遺伝子操作で才能がーとか言われても俺バカだから分からんし。そもそも分かろうともしないし。何故なら眼中に無いのだから。コーディネイターだろうがナチュラルだろうが、結局は自分の理屈を押し通す為に戦争を引き起こす
どっちもどっち。大した違いはない。才能とかそういうのは考えるだけ無駄です、はい。それに追い付こうと努力する人間なら頑張れーと応援が、生憎と俺はそんな熱血じみた人間ではないのだ。
この日本刀の形をした二つの武器だけしか付けられないモビルスーツに乗って、金を稼いで静かに暮らせればそれで十分だろう。偶に友人と会って話すくらいが丁度良い生活になる筈だ。
戦争に巻き込まれる事になってるけど、まぁそれも仕方ない。こんな生きづらい世の中だ、勝手に殺されるのも癪だし、どうせ殺されるのならせめて抗って殺されたい。出来るなら普通に生きていたいのだけども。
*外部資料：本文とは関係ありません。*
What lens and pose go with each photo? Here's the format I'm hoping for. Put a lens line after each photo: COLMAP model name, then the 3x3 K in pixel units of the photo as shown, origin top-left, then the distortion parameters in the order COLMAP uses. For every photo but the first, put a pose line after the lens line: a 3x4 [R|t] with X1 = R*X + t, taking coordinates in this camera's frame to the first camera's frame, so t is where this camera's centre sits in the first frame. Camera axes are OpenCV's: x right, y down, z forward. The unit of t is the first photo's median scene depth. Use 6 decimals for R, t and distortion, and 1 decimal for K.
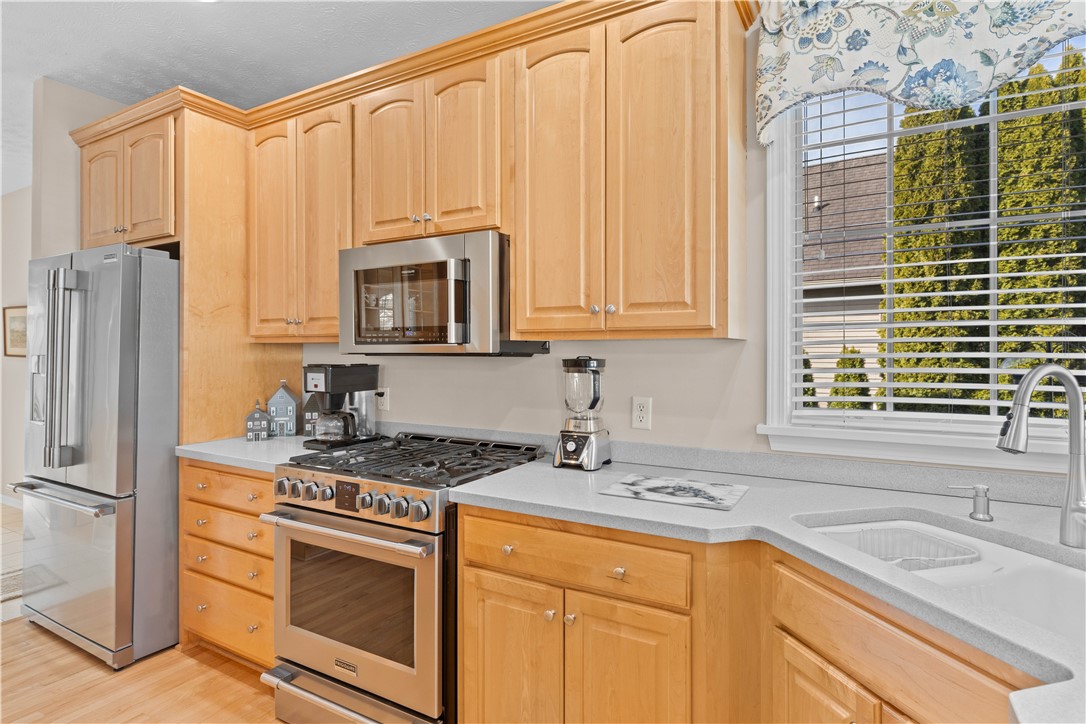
lens RADIAL K [[578.0, 0, 542.6], [0, 578.0, 357.4], [0, 0, 1]] dist [0.000962, 0.000822]
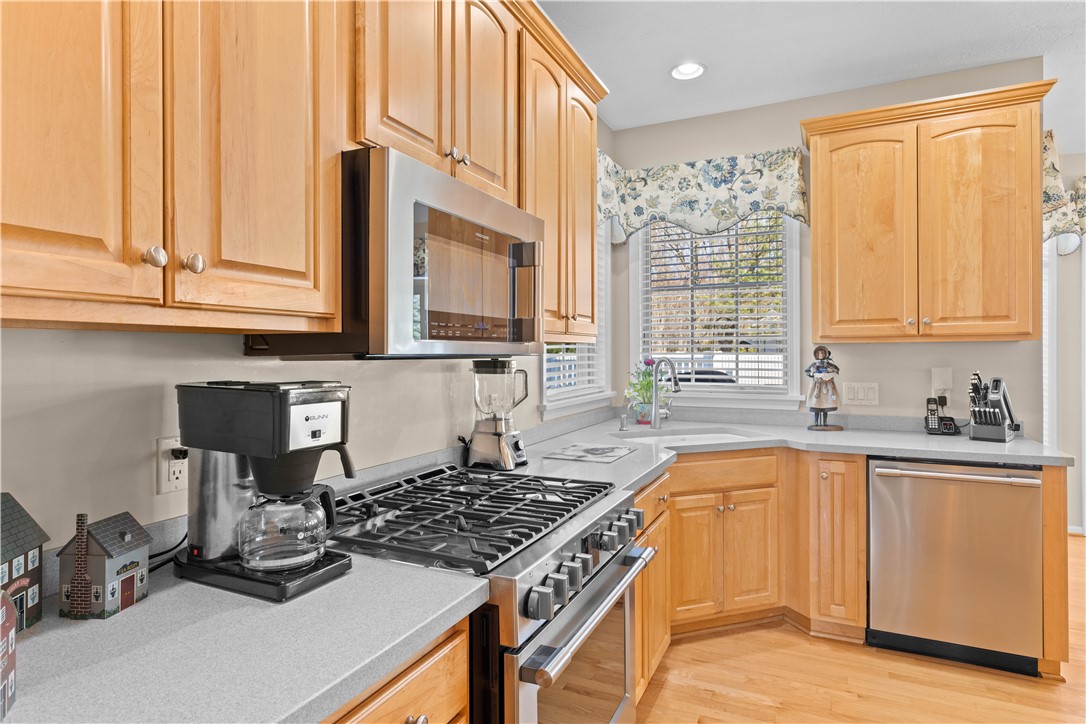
lens RADIAL K [[578.0, 0, 542.6], [0, 578.0, 357.4], [0, 0, 1]] dist [0.000962, 0.000822]
pose [[-0.086744, -0.008722, 0.996192, -0.962651], [0.008808, 0.999916, 0.009521, -0.009810], [-0.996192, 0.009600, -0.086660, 1.020958]]
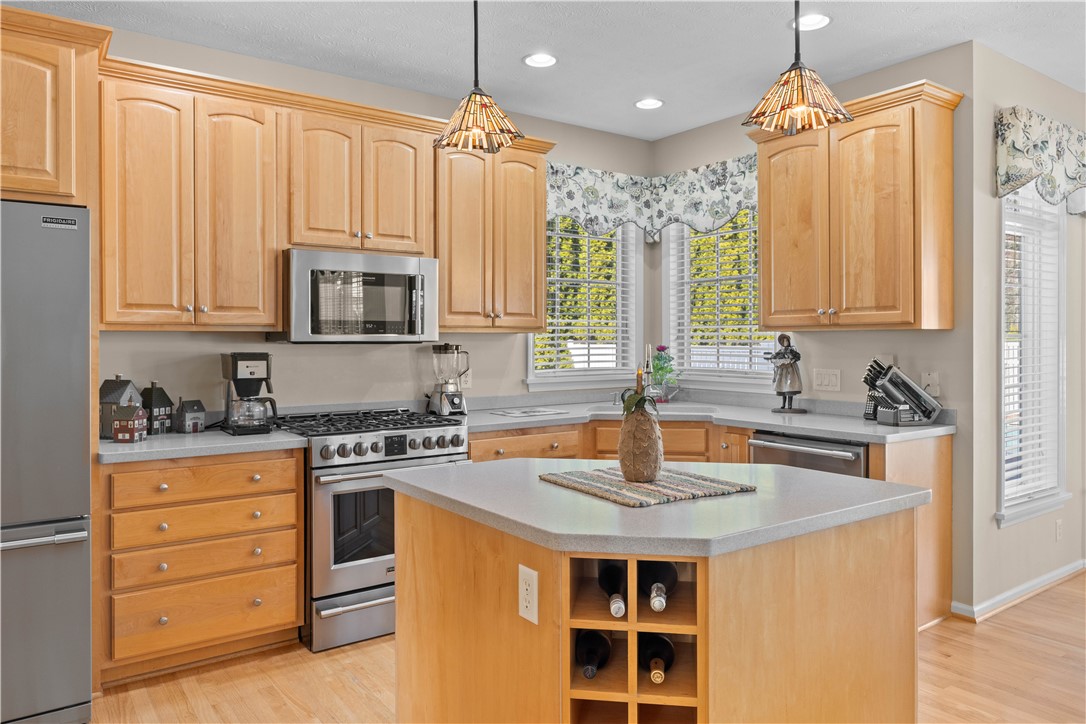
lens RADIAL K [[742.2, 0, 575.7], [0, 742.2, 346.4], [0, 0, 1]] dist [-0.000795, -0.000285]
pose [[0.388762, -0.009724, 0.921287, -1.639200], [0.008023, 0.999942, 0.007169, -0.004286], [-0.921303, 0.004604, 0.388818, -0.072299]]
そういえば、金稼ぎで色々なところを動いていたら学友と再会する事になった。イケメンで生真面目な、幼い頃からの友人なのだが、ある時に別れてしまって以来会っていなかった。それがまさか軍で再会する事になろうとは。
なんか俺見てめっちゃ驚いてた。まぁ、そりゃそうか。久々に友人と会ったら傭兵みたいになってるんですもんね。そりゃびっくりしますわな、俺としても友達が軍のエースパイロットしてる事には普通に驚いてますけどね。何してんだよお前、趣味の仕事には走らんかったの?
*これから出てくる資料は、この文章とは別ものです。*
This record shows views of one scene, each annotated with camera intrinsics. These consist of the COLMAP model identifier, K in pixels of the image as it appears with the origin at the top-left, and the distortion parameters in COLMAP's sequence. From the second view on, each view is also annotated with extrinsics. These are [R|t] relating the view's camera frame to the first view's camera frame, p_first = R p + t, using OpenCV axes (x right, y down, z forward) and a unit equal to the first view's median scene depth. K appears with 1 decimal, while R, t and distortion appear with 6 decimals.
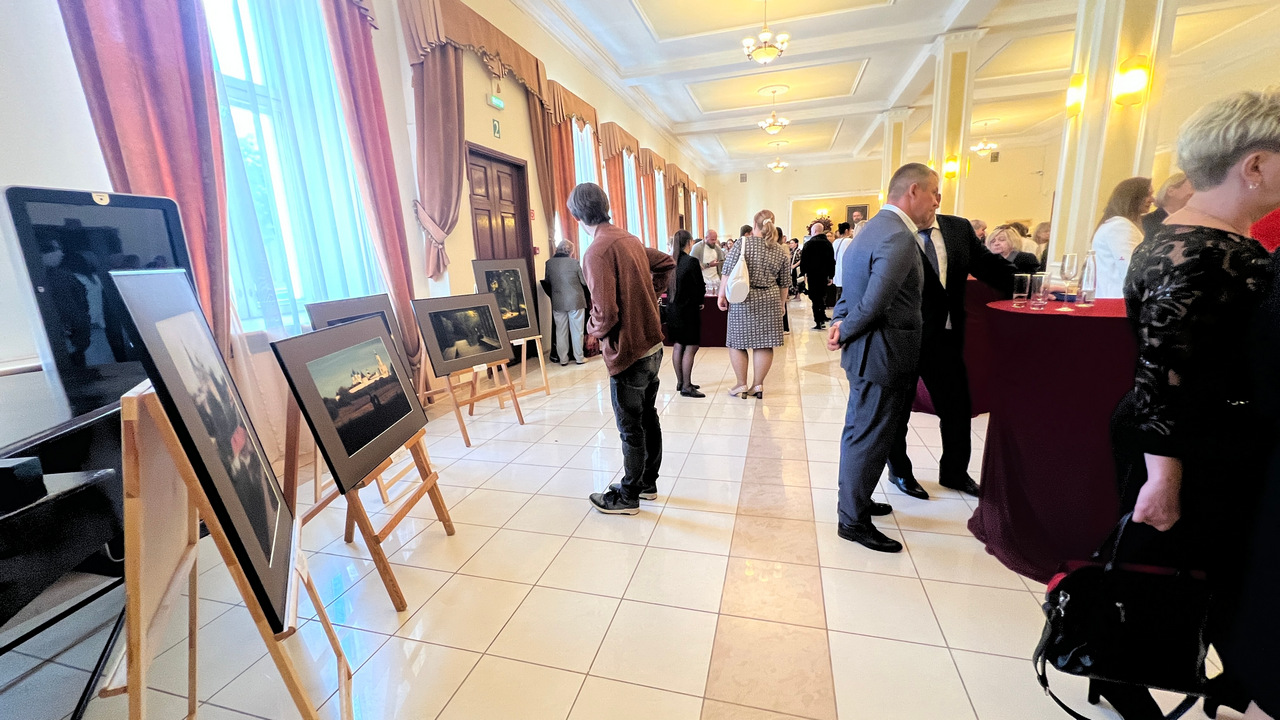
lens RADIAL K [[502.8, 0, 641.3], [0, 502.8, 365.5], [0, 0, 1]] dist [-0.000370, -0.000998]
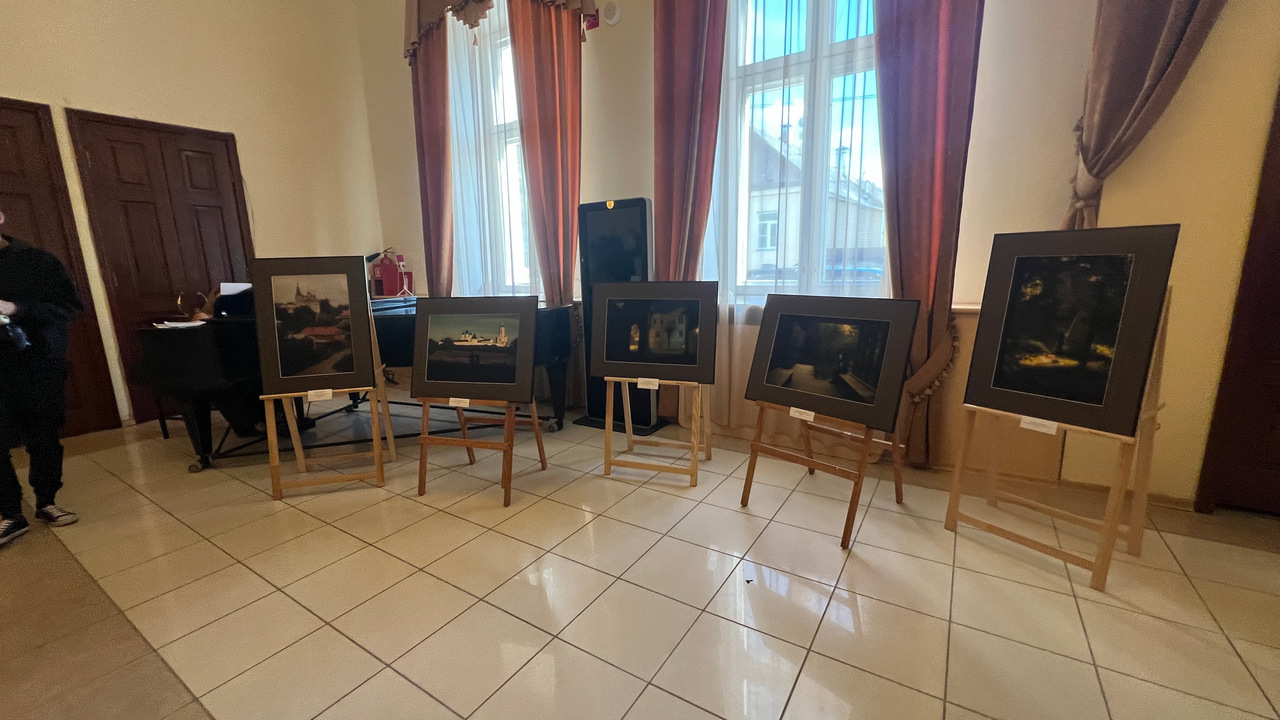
lens RADIAL K [[502.8, 0, 639.8], [0, 502.8, 361.7], [0, 0, 1]] dist [-0.000370, -0.000998]
pose [[-0.292069, 0.232950, -0.927594, 0.293317], [-0.169892, 0.941821, 0.290017, -0.198800], [0.941187, 0.242296, -0.235500, 0.926039]]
連絡くらい寄越せやと思っていたが、軍に所属していたならそれも無理かと納得した。わざわざ俺らみたいな一般人と連絡取ってる暇はないもんなーって言ってたら、普通に申し訳なさそうな顔をされた。本当に生真面目だな、そんなに重たいこと言ってないよ?
とか言いながら、そういえば俺も連絡取ってなかった。ここ数ヶ月は連絡取ってないですね、友達に。仕事やってるんだよーみたいな感じで言ってはいたけど、まさか数ヶ月も連絡取らんとなれば何言われるか分かったもんじゃない。
よし、ここは何も言わないでおこう。彼奴は怒ると怖いんだ、意外とね。
ヤノ・アキラ(転生者)
ガンダム知識が欠片もない転生者。ナチュラルだけどナチュラルっぽくないナチュラルの様な何か。決してコーディネイターではない。
二人の友人が居り、片方の友人からコーディネイターについて話された際に「コーディネイターって何? お前いつの間にデザイナーになったの?」と言い放って友人を困惑させた凄いやつ。
友人(モウヤメルンダッ!)
ザフトに所属するエースパイロット。なんか上司が腕の立つ傭兵連れてきたよーって言いながら連れてきたのがまさかの幼い頃からの付き合いの友人でびっくりした。何をやってるんだ、お前は! とつい叫んでしまって煩いと本人に叱られた。